Stored dataset items
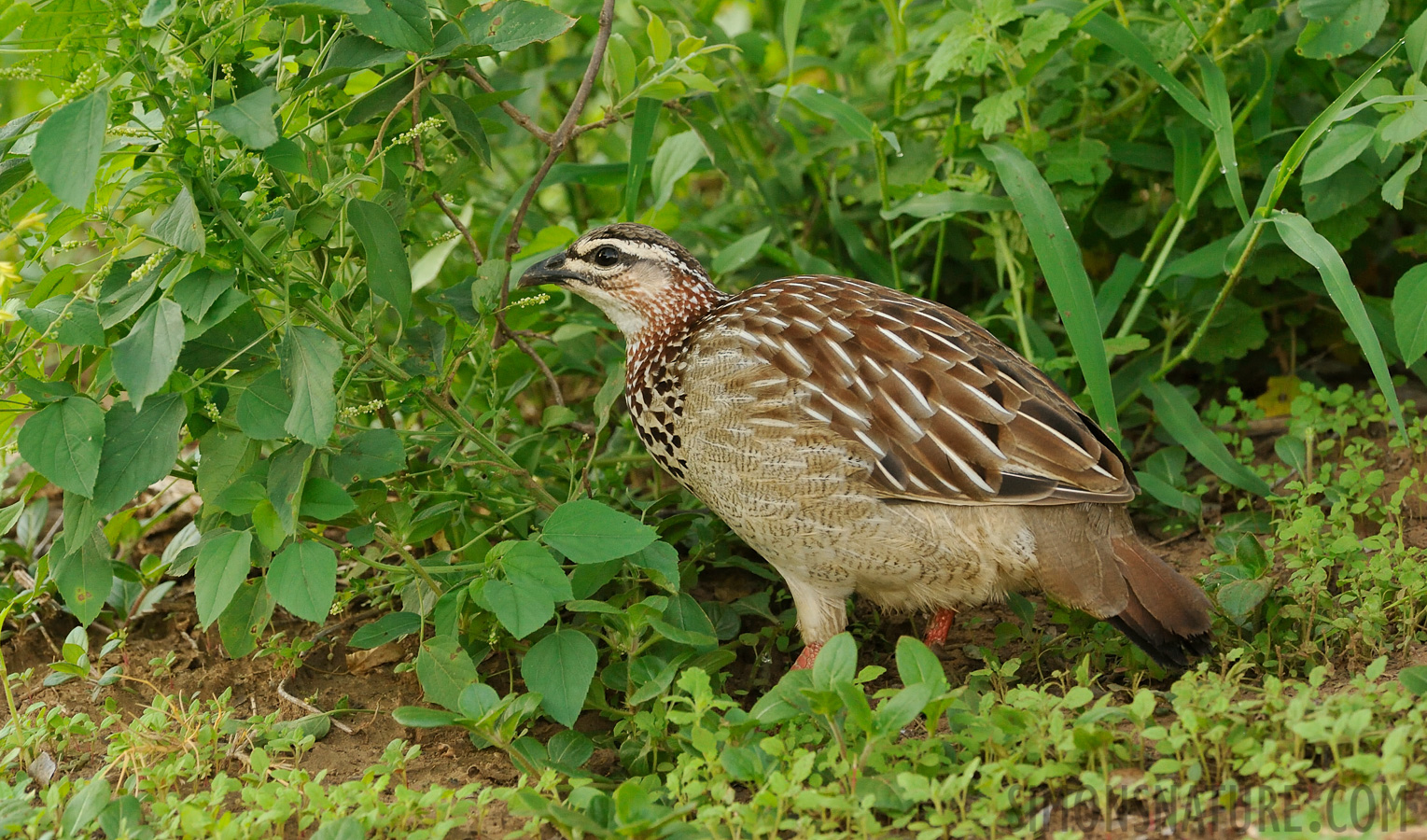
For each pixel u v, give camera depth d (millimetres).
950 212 9867
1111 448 7789
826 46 13930
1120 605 7484
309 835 6656
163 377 6543
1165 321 10562
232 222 6992
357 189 8617
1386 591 7785
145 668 8797
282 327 7535
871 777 6234
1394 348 10523
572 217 13297
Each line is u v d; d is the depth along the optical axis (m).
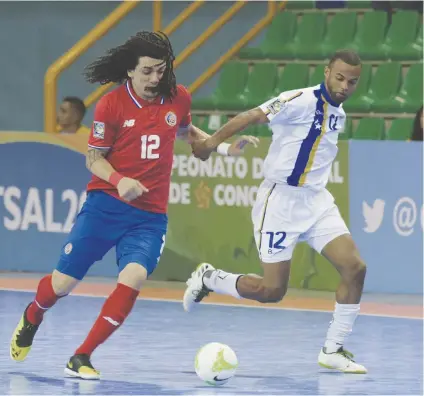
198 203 26.75
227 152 16.91
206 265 18.30
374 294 25.44
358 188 25.52
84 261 15.58
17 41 36.75
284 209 16.72
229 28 37.34
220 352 14.91
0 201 28.44
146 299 24.38
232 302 24.16
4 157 28.28
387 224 25.42
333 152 16.84
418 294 25.30
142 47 14.94
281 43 36.69
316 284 25.97
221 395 14.28
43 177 27.97
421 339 19.59
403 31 35.53
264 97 35.56
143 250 15.30
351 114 34.25
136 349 18.14
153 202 15.44
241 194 26.28
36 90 36.59
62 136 27.72
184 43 37.16
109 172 14.89
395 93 34.25
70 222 27.80
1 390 14.39
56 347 18.14
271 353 17.97
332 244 16.64
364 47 35.56
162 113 15.36
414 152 25.09
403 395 14.61
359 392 14.75
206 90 36.75
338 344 16.52
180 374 15.87
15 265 28.45
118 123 15.20
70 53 29.67
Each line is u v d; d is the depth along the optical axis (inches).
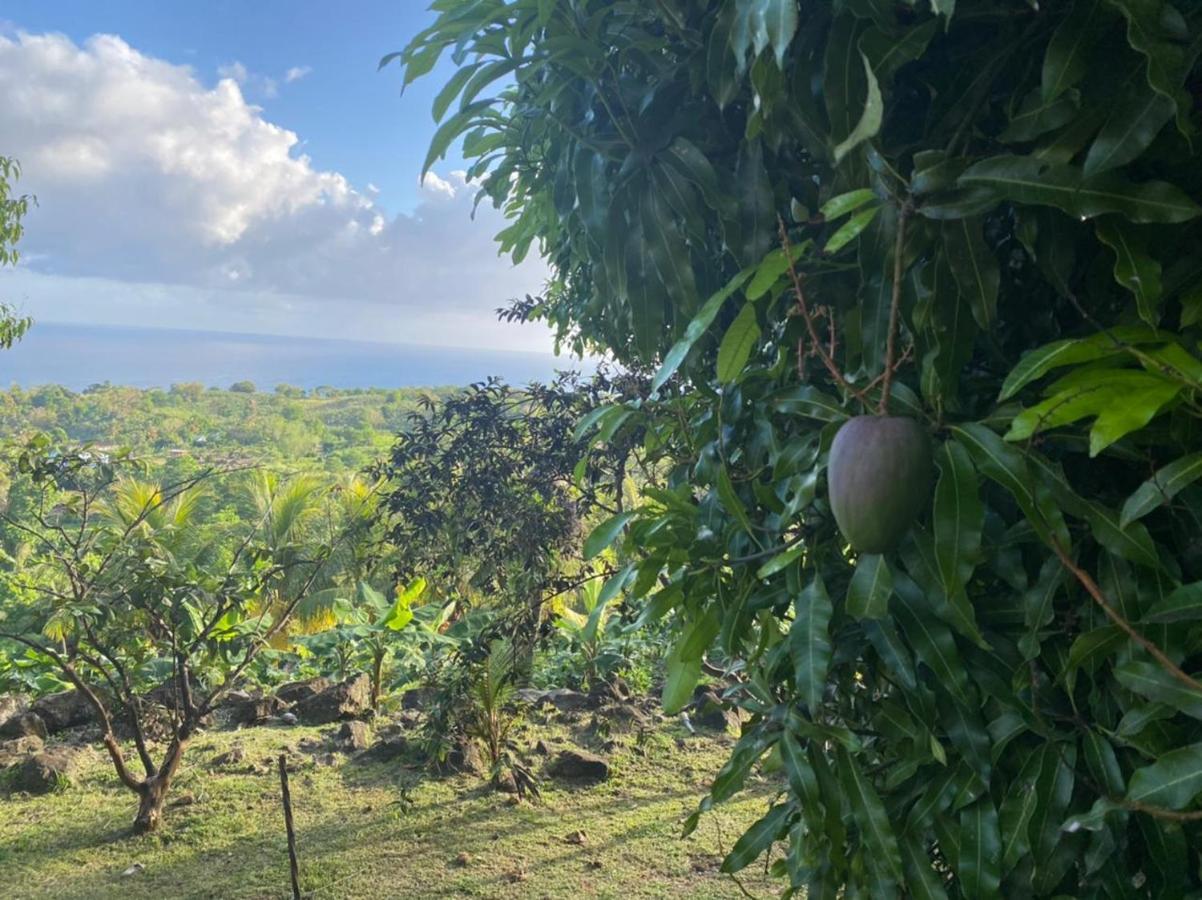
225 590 186.7
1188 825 47.7
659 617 65.9
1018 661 51.9
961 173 39.9
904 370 52.6
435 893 146.9
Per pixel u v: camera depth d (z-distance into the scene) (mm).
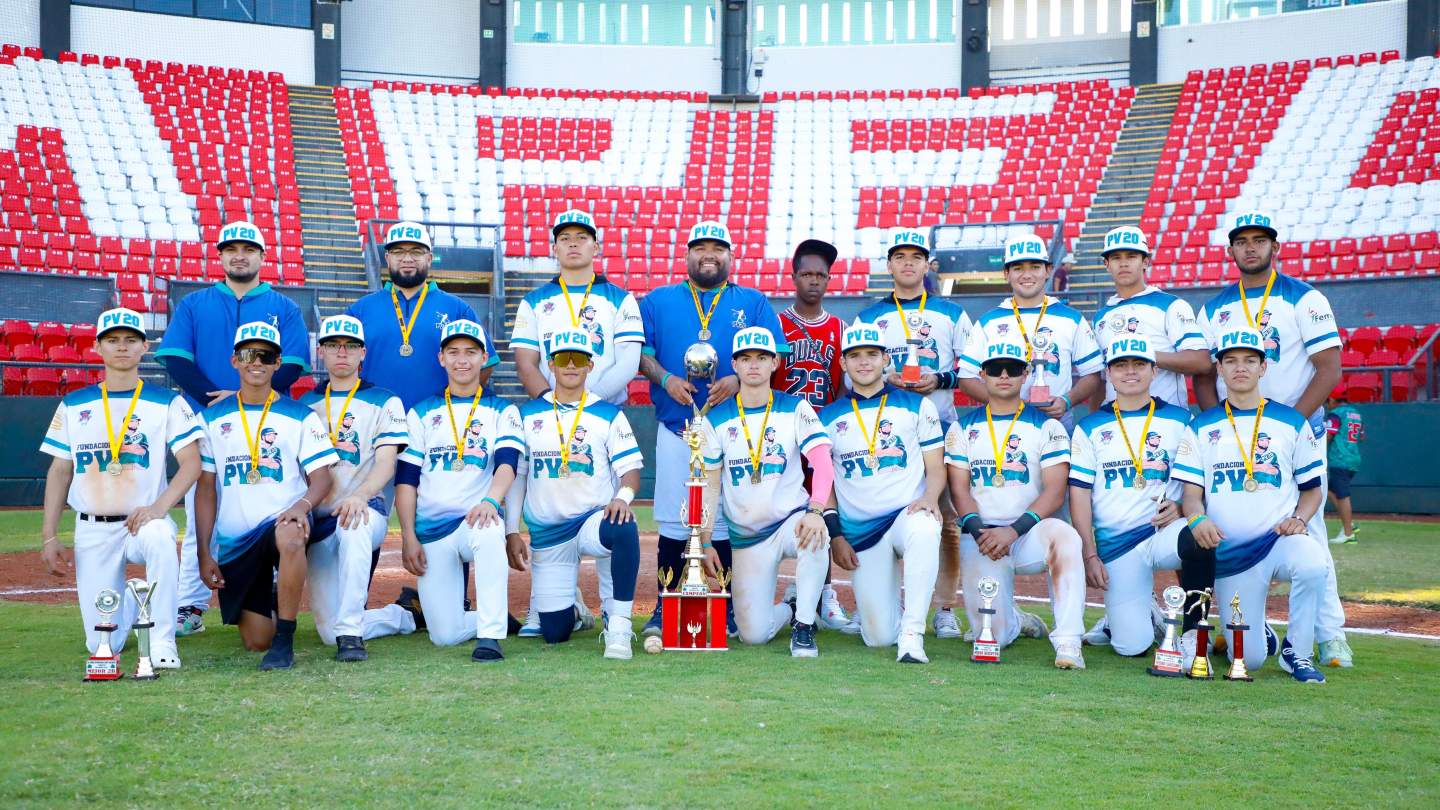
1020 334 6199
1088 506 5469
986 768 3418
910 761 3480
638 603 7273
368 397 5691
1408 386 15039
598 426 5613
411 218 23266
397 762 3406
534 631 5891
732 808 3023
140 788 3154
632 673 4801
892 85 27984
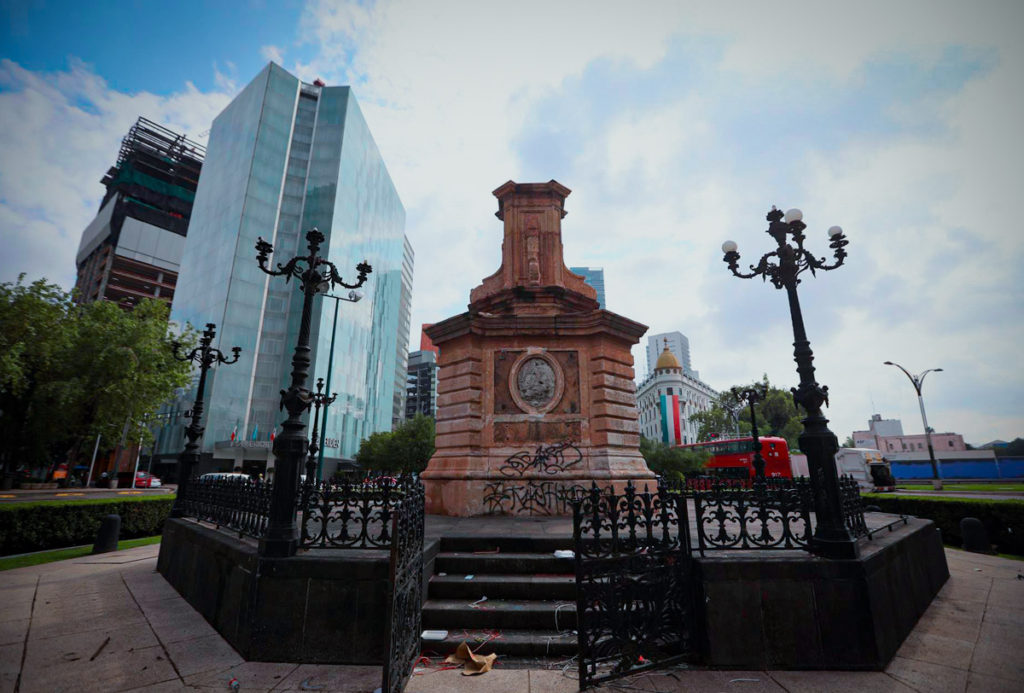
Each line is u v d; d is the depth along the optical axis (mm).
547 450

WHAT YOU ARE ASKED TO DO = Go through the records above, find each line with the string "along", and copy it.

ANSWER TO THIS TASK =
Each line is u v d; d is the depth along the optical axis (m).
Each line is u v d; d is the depth along the optical axis (inches).
Each line is u v d; d is the depth along the optical axis (mm).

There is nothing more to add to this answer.